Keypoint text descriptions
Start of Block
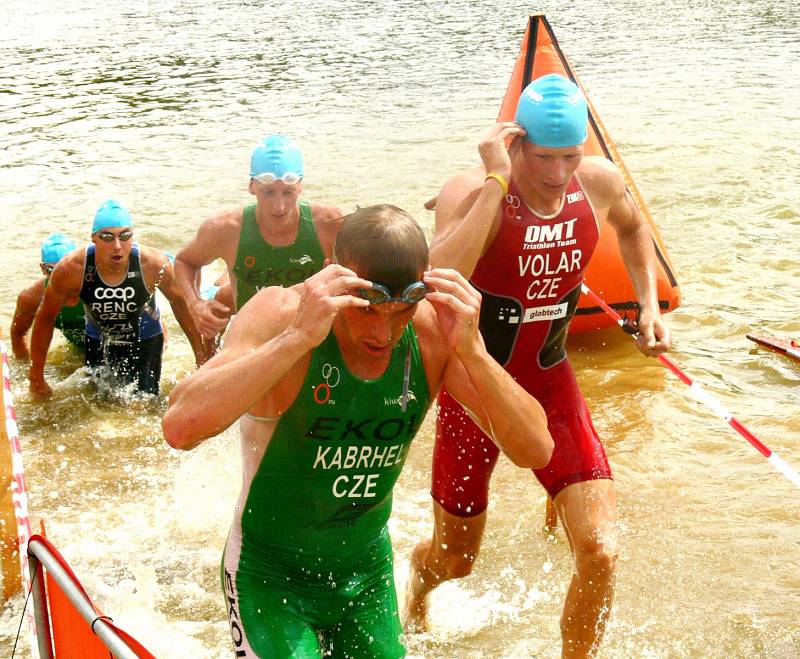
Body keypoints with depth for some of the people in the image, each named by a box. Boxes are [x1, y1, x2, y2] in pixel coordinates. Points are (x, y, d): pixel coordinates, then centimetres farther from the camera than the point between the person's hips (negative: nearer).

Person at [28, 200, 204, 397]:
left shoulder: (154, 264, -31)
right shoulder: (71, 268, -30)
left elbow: (180, 303, -10)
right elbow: (45, 316, -13)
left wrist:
End of Block
| Exercise goal |
Could you repeat the data exactly, omitting its pictures?

| Result for this task |
Body keypoints with depth for some of the people in the image, each named by a box. Boxes are [x1, y1, x2, y2] in pixel coordinates. Points are (x, y, d): pixel coordinates, then centimetres farther from the camera than the point between the person's hips (negative: nearer).

Person at [28, 200, 204, 397]:
left shoulder: (154, 264, -31)
right shoulder: (71, 268, -30)
left elbow: (180, 303, -10)
right elbow: (45, 316, -13)
left wrist:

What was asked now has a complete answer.